Due to the requirements from various modules (including the url module) and platforms it is very difficult to reduce the footprint
Most of internal module functions handles OOM locally, and signals an OOM by raising the OOM signal in the memory manager, and aborts the current action. If appropriate a message is posted to the document.
However, much of the public API is now LEAVE based, and in those cases the caller must TRAP errors and handle them. Some internal functions will also LEAVE, but these are TRAPed internally
Some of the module maintainance functions are message callback based, and these functions are not able to report OOM situations directly to the documents or UI. In these cases the current operation will be terminated, and errormessages sent.
Much of the external API is based on direct calls, but some classes do use virtual functions. In many cases these are LEAVE bases, and callers must TRAP them and handle them appropriately.
NOTE: these numbers tend to be estimates, not actual measurements
Unloaded URL will usually consume approximately 40 bytes, plus the URL's path segment
Loaded URL_Reps will probably,on average, use 300-400 bytes, depending on the lengh of the URL's name. URL_Reps that uses RAM cache will additionally store the entire document in RAM.

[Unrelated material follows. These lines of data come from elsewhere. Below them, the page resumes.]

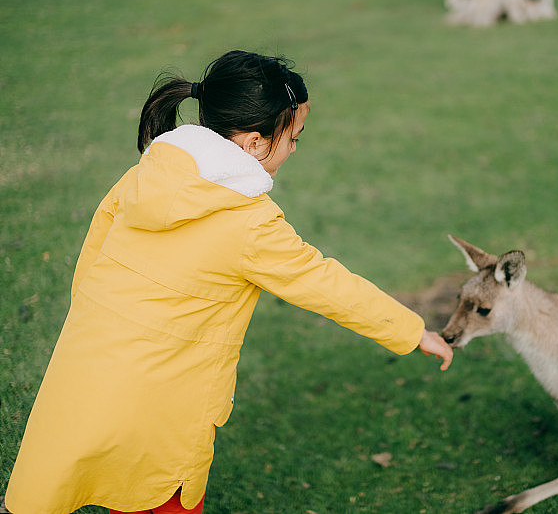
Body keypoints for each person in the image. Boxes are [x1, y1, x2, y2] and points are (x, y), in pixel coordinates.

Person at [4, 50, 453, 514]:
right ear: (256, 144)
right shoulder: (249, 223)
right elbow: (324, 283)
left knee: (77, 479)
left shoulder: (144, 176)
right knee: (158, 490)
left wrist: (92, 322)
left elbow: (93, 256)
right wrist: (411, 330)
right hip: (161, 398)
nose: (294, 149)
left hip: (89, 367)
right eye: (294, 138)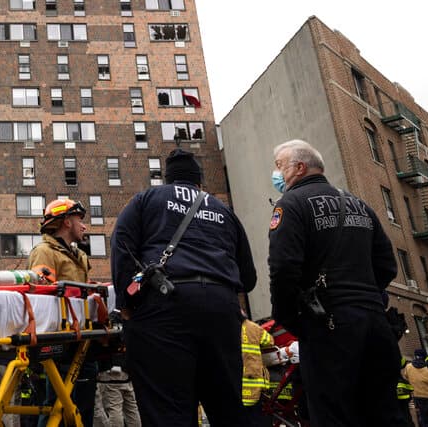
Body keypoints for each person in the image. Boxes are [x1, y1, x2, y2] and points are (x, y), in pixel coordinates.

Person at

RAM usage for memory cache is kept to a minimum, although in desktop versions 1 MB can be generally used for such caching. In RAM only versions the disk-cache size if used, and on limited memory platforms the memeory use is kept as close to 0 as possible.

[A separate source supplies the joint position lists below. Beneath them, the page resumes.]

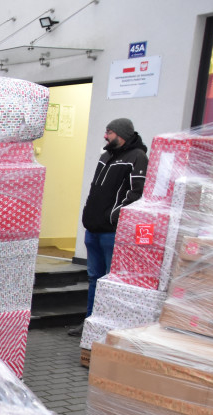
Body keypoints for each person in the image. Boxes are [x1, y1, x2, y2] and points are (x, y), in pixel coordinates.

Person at [69, 118, 149, 337]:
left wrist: (113, 216)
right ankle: (90, 322)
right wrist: (88, 213)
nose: (105, 136)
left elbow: (136, 193)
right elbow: (95, 189)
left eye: (109, 132)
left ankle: (106, 326)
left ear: (121, 134)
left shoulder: (137, 157)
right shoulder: (106, 156)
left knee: (109, 279)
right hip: (93, 228)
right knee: (94, 278)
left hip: (111, 232)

Usually, large objects are allocated. In some cases sizeable objects are placed on the stack but only for shorter periods.
In most cases stack consumption should be less than 300 bytes.
No global memory is used, except through the URL_Manager.
URLs are kept in a list, and memory used by these URLs can be freed by the following g_url_api (URL module calls):
In addition the size of the allocated resources are controlled by the preference: PrefsCollectionNetwork::DiskCacheSize
Memory is freed as part of the URL module's shutdown, when all URLs and independent cache contexts are destroyed.
A few functions use the g_memory_manager's tempbuffers
There is no check for external use of these buffers, and the use of different buffers should prevent internal collisions, unless implementations also use them in calls to/from these functions.
At present there are no opportunities to tune memory use, aside from a couple of tweaks to increase memeory use before flushing to disk.
Selftests, but they do not check memory usage.
Selftests, ordinary surfing.
URL_Rep, URL_DataStorage and several other classes are independent objects owned by other objects to reduce the use of unnecesarily large objects.
In the future we will probably try to store less of the URLs known to Opera in memory, and move more of it out into a database on disk.
It may be possible to force compression of data in the cache, in particular generated memory-only cache entries.